Il y a aussi la croissance démographique vaudoise qui joue un rôle…

Bien entendu, elle est l’une des plus fortes de Suisse. Il faut également rappeler que la population ne cesse de vieillir. En 2050, un Vaudois sur deux sera à la retraite. Ces seniors ont beau être en bonne forme, je les vois mal tous se balader en vélo électrique ou trottinette. C’est tout le problème car actuellement le réseau routier est clairement saturé, il appartient donc aux plus jeunes d’opter pour la marche ou la petite reine pour leurs déplacements afin de laisser la place à ceux qui ont vraiment besoin d’utiliser leur voiture, que ce soient les personnes âgées ou celles à mobilité réduite.

En résumé, la politique lausannoise consistant à supprimer de nombreuses places de parc en surface vous sert?

Oui, c’est évident. Les automobilistes optent pour des parkings souterrains car ces derniers sont sécurisés, chauffés, moins chers que ceux en surface et ils offrent une place quasiment garantie sans faire dix fois le tour du quartier. Sans oublier que les automobilistes ne risquent pas d’y recevoir une amende s’ils dépassent leur temps de parcage de cinq minutes.

Sur LFM, vous avez déclaré que la Ville vous écoute, mais ne vous entend pas, pourquoi?

C’est en train de changer, les autorités lausannoises commencent à prendre conscience de certaines réalités, mais ce que je leur demande c’est d’avoir une stratégie à long terme, coordonnée avec les différents acteurs de la mobilité et les commerçants.

Elle pourra surtout le faire quand elle reprendra les parkings souterrains…

Ce n’est pas pour tout de suite.
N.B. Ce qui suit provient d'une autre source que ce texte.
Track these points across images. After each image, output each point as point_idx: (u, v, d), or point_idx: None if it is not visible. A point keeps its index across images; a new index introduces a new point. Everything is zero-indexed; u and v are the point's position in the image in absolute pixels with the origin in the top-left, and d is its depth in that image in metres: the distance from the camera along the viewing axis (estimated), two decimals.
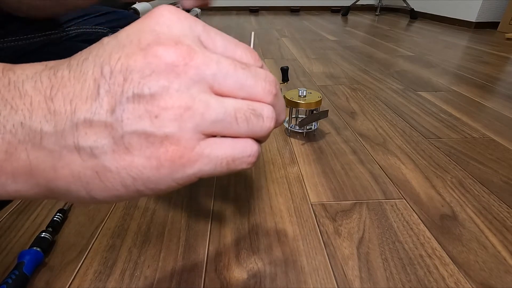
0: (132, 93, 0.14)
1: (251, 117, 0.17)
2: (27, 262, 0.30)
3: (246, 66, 0.17)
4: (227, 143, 0.17)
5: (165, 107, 0.14)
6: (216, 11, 3.23)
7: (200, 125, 0.15)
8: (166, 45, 0.15)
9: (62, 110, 0.14)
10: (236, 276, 0.31)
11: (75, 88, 0.14)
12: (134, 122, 0.14)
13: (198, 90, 0.15)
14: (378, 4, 2.95)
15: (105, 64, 0.14)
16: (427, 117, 0.70)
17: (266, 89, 0.17)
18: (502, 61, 1.24)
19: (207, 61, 0.15)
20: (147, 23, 0.15)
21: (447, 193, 0.45)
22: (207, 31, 0.17)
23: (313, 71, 1.07)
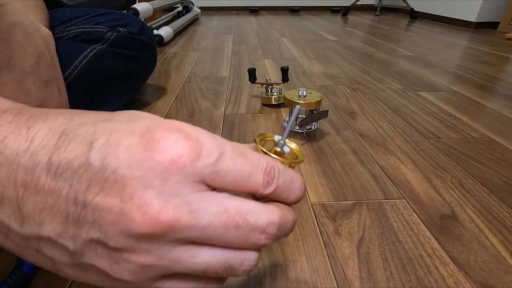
0: (97, 237, 0.14)
1: (223, 271, 0.16)
2: (27, 262, 0.30)
3: (241, 224, 0.15)
4: (190, 284, 0.17)
5: (127, 259, 0.14)
6: (216, 11, 3.23)
7: (161, 274, 0.15)
8: (148, 210, 0.13)
9: (30, 217, 0.14)
10: (236, 276, 0.31)
11: (47, 200, 0.13)
12: (93, 258, 0.14)
13: (171, 248, 0.14)
14: (378, 4, 2.95)
15: (81, 193, 0.13)
16: (427, 117, 0.70)
17: (258, 243, 0.16)
18: (502, 61, 1.24)
19: (192, 225, 0.14)
20: (145, 160, 0.13)
21: (447, 193, 0.45)
22: (216, 170, 0.15)
23: (313, 71, 1.07)
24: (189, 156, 0.14)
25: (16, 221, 0.14)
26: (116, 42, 0.59)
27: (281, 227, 0.16)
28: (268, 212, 0.16)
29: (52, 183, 0.13)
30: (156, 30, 1.47)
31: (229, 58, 1.23)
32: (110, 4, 1.27)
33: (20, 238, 0.14)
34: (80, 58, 0.53)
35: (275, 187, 0.16)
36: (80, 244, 0.14)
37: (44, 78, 0.37)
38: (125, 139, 0.14)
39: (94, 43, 0.56)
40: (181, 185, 0.14)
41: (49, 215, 0.14)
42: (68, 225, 0.14)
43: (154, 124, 0.15)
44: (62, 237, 0.14)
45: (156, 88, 0.88)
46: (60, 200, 0.13)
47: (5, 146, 0.13)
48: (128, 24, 0.64)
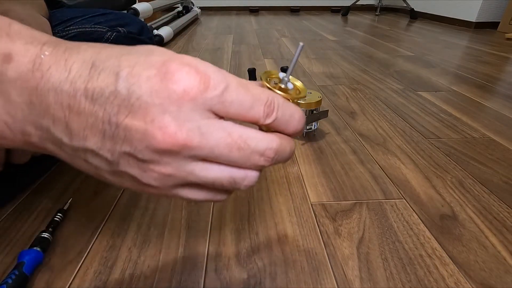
0: (128, 151, 0.17)
1: (228, 184, 0.19)
2: (27, 262, 0.30)
3: (242, 147, 0.18)
4: (201, 193, 0.20)
5: (153, 169, 0.17)
6: (216, 11, 3.23)
7: (179, 183, 0.19)
8: (166, 130, 0.16)
9: (76, 133, 0.17)
10: (236, 276, 0.31)
11: (88, 121, 0.16)
12: (126, 167, 0.18)
13: (186, 162, 0.18)
14: (378, 4, 2.95)
15: (113, 115, 0.16)
16: (427, 117, 0.70)
17: (258, 164, 0.19)
18: (502, 61, 1.24)
19: (202, 144, 0.17)
20: (163, 90, 0.16)
21: (447, 193, 0.45)
22: (222, 101, 0.17)
23: (313, 71, 1.07)
24: (198, 87, 0.16)
25: (66, 136, 0.17)
26: (116, 42, 0.59)
27: (278, 153, 0.19)
28: (268, 139, 0.19)
29: (90, 107, 0.16)
30: (156, 30, 1.47)
31: (229, 58, 1.23)
32: (110, 4, 1.27)
33: (70, 150, 0.18)
34: None
35: (274, 118, 0.19)
36: (116, 156, 0.17)
37: None
38: (145, 71, 0.16)
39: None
40: (193, 112, 0.17)
41: (90, 132, 0.17)
42: (105, 141, 0.17)
43: (169, 58, 0.17)
44: (102, 149, 0.17)
45: None
46: (98, 120, 0.16)
47: (51, 75, 0.16)
48: (128, 24, 0.64)
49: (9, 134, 0.18)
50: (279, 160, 0.20)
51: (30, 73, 0.16)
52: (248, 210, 0.41)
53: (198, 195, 0.20)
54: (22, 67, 0.16)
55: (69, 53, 0.17)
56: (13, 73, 0.16)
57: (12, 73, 0.16)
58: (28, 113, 0.17)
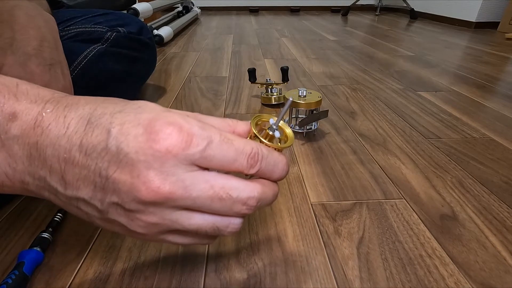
0: (116, 201, 0.19)
1: (212, 232, 0.21)
2: (27, 262, 0.30)
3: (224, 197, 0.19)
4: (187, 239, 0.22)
5: (139, 218, 0.19)
6: (216, 11, 3.23)
7: (165, 230, 0.20)
8: (150, 185, 0.18)
9: (70, 183, 0.19)
10: (236, 276, 0.31)
11: (81, 172, 0.18)
12: (115, 215, 0.19)
13: (170, 212, 0.19)
14: (378, 4, 2.95)
15: (104, 169, 0.18)
16: (427, 117, 0.70)
17: (241, 212, 0.20)
18: (502, 61, 1.24)
19: (185, 196, 0.18)
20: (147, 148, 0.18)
21: (447, 193, 0.45)
22: (204, 156, 0.19)
23: (313, 71, 1.07)
24: (180, 146, 0.18)
25: (61, 186, 0.19)
26: (116, 42, 0.59)
27: (260, 200, 0.21)
28: (250, 188, 0.20)
29: (83, 161, 0.18)
30: (156, 30, 1.47)
31: (229, 58, 1.23)
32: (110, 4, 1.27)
33: (65, 198, 0.19)
34: (80, 58, 0.53)
35: (258, 169, 0.20)
36: (105, 205, 0.19)
37: (48, 61, 0.37)
38: (133, 130, 0.18)
39: (94, 43, 0.56)
40: (176, 168, 0.18)
41: (83, 183, 0.18)
42: (96, 191, 0.18)
43: (155, 117, 0.19)
44: (93, 199, 0.19)
45: (156, 88, 0.88)
46: (90, 173, 0.18)
47: (50, 131, 0.18)
48: (128, 24, 0.64)
49: (9, 183, 0.19)
50: (261, 206, 0.21)
51: (31, 130, 0.18)
52: None
53: (184, 240, 0.22)
54: (25, 124, 0.18)
55: (69, 110, 0.19)
56: (16, 131, 0.18)
57: (16, 131, 0.18)
58: (28, 165, 0.18)
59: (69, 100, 0.19)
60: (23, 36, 0.35)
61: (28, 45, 0.35)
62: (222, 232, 0.21)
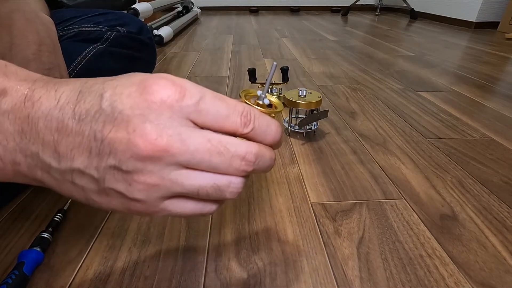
0: (113, 164, 0.18)
1: (213, 192, 0.20)
2: (27, 262, 0.30)
3: (222, 151, 0.19)
4: (189, 205, 0.21)
5: (137, 180, 0.18)
6: (216, 11, 3.23)
7: (165, 194, 0.19)
8: (147, 138, 0.17)
9: (64, 154, 0.18)
10: (236, 276, 0.31)
11: (75, 141, 0.18)
12: (112, 182, 0.18)
13: (169, 170, 0.18)
14: (378, 4, 2.95)
15: (98, 132, 0.17)
16: (427, 117, 0.70)
17: (240, 168, 0.20)
18: (502, 61, 1.24)
19: (183, 150, 0.18)
20: (142, 102, 0.18)
21: (447, 193, 0.45)
22: (199, 109, 0.18)
23: (313, 71, 1.07)
24: (174, 96, 0.18)
25: (54, 159, 0.18)
26: (115, 41, 0.59)
27: (258, 157, 0.20)
28: (247, 143, 0.20)
29: (77, 127, 0.18)
30: (156, 30, 1.47)
31: (229, 58, 1.23)
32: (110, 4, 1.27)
33: (58, 173, 0.19)
34: (79, 58, 0.53)
35: (252, 128, 0.20)
36: (102, 172, 0.18)
37: (46, 65, 0.37)
38: (126, 89, 0.18)
39: (94, 43, 0.56)
40: (172, 120, 0.18)
41: (77, 151, 0.18)
42: (92, 158, 0.18)
43: (147, 76, 0.19)
44: (88, 167, 0.18)
45: None
46: (84, 139, 0.18)
47: (41, 104, 0.18)
48: (127, 24, 0.64)
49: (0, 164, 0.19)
50: (260, 165, 0.21)
51: (22, 104, 0.18)
52: (248, 210, 0.41)
53: (186, 208, 0.21)
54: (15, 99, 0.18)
55: (59, 85, 0.19)
56: (6, 106, 0.18)
57: (6, 106, 0.18)
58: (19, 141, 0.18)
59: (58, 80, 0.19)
60: (21, 41, 0.35)
61: (26, 49, 0.35)
62: (223, 193, 0.20)
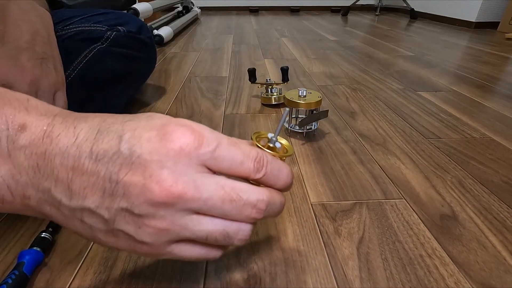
0: (126, 207, 0.18)
1: (222, 239, 0.20)
2: (27, 262, 0.30)
3: (235, 198, 0.19)
4: (195, 249, 0.21)
5: (148, 224, 0.18)
6: (216, 11, 3.23)
7: (173, 238, 0.19)
8: (163, 184, 0.17)
9: (76, 193, 0.18)
10: (236, 276, 0.31)
11: (89, 180, 0.18)
12: (122, 224, 0.18)
13: (181, 216, 0.19)
14: (378, 4, 2.95)
15: (114, 174, 0.18)
16: (427, 117, 0.70)
17: (250, 216, 0.20)
18: (502, 61, 1.24)
19: (196, 197, 0.18)
20: (161, 148, 0.18)
21: (447, 193, 0.45)
22: (215, 157, 0.19)
23: (313, 71, 1.07)
24: (193, 145, 0.18)
25: (66, 196, 0.18)
26: (115, 41, 0.59)
27: (269, 205, 0.20)
28: (259, 191, 0.20)
29: (93, 167, 0.18)
30: (156, 30, 1.47)
31: (229, 58, 1.23)
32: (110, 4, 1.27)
33: (68, 210, 0.19)
34: (79, 58, 0.53)
35: (264, 173, 0.20)
36: (113, 213, 0.18)
37: (39, 55, 0.37)
38: (146, 133, 0.18)
39: (94, 42, 0.56)
40: (188, 167, 0.18)
41: (90, 191, 0.18)
42: (104, 198, 0.18)
43: (167, 121, 0.19)
44: (99, 208, 0.18)
45: (156, 88, 0.88)
46: (99, 179, 0.18)
47: (59, 141, 0.18)
48: (127, 23, 0.64)
49: (10, 197, 0.19)
50: (270, 212, 0.21)
51: (40, 140, 0.18)
52: None
53: (192, 252, 0.21)
54: (34, 135, 0.18)
55: (78, 122, 0.19)
56: (25, 141, 0.18)
57: (24, 141, 0.18)
58: (32, 176, 0.18)
59: (77, 115, 0.19)
60: (15, 30, 0.35)
61: (20, 39, 0.35)
62: (232, 240, 0.20)
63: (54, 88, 0.39)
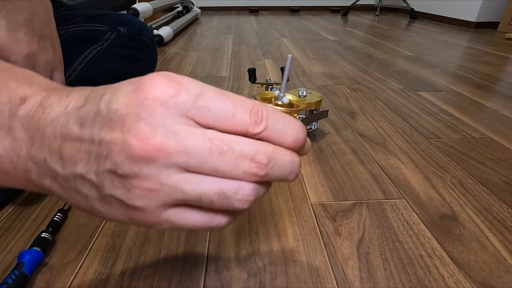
0: (110, 168, 0.17)
1: (218, 200, 0.17)
2: (27, 262, 0.30)
3: (225, 150, 0.16)
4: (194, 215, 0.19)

Elle récupérera le droit de superficie de Montbenon en 2026. En ce qui concerne les parkings de la Riponne en 2050 et du Rôtillon, les droits de superficie courent respectivement jusqu’en 2059 et 2083.

En attendant, les autorités mettent le paquet pour développer des transports publics performants, cela ne suffit pas?

Je rappelle juste que selon l’Office fédéral de la statistique (OFS), 72% des kilomètres parcourus sont actuellement faits par le transport privé. Les trams et les bus ne représentent que 4% donc même si on double ce chiffre, cela ne fera toujours que 8%. Les gens disent qu’il faut prendre le train, mais les CFF ont déjà annoncé qu’en 2030, ils n’arriveront plus à absorber la croissance de la population et donc de leurs usagers.

Quelles sont vos solutions pour faire baisser la tension croissante entre les automobilistes, les cyclistes ou les piétons?

Il faut favoriser la cohabitation entre les divers modes de transport et tordre le cou aux idées reçues. Par exemple, il n’y a pas plus de vélos aujourd’hui que de vélomoteurs dans les années 80. Cependant, il me semble essentiel de créer des bandes cyclables complétement indépendantes plutôt que de vouloir partager le même morceau de bitume. Cela augmenterait la sécurité des cyclistes, qui roulent sans assurance RC, et inciterait davantage à se tourner vers la mobilité douce.

La rue Centrale va devenir piétonne, le Conseil communal l’a validé, cela va-t-il impacter l’avenir du parking du Rôtillon?

Au contraire, les gens seront heureux de se parquer à proximité d’un quartier vivant avec de belles terrasses, des arbres et des animations. Je suis favorable à un hypercentre lausannois piéton où il fait bon faire ses achats et flâner en toute sécurité.

La Municipalité souhaite la fin des voitures thermiques à l’horizon 2030, allez-vous multiplier les bornes de recharge électrique dans vos parkings?

Cette interdiction des voitures thermiques est de la compétence de l’OFROU donc en communiquant cette date, la Ville souhaite simplement inciter les habitants à opter pour une voiture électrique. Je ne crois pas à une borne de recharge pour une voiture. Les premiers tests sont en cours avec des robots qui viendront pluguer les batteries à votre véhicule, c’est plus efficace, moins onéreux à installer et les batteries peuvent se charger durant les heures creuses.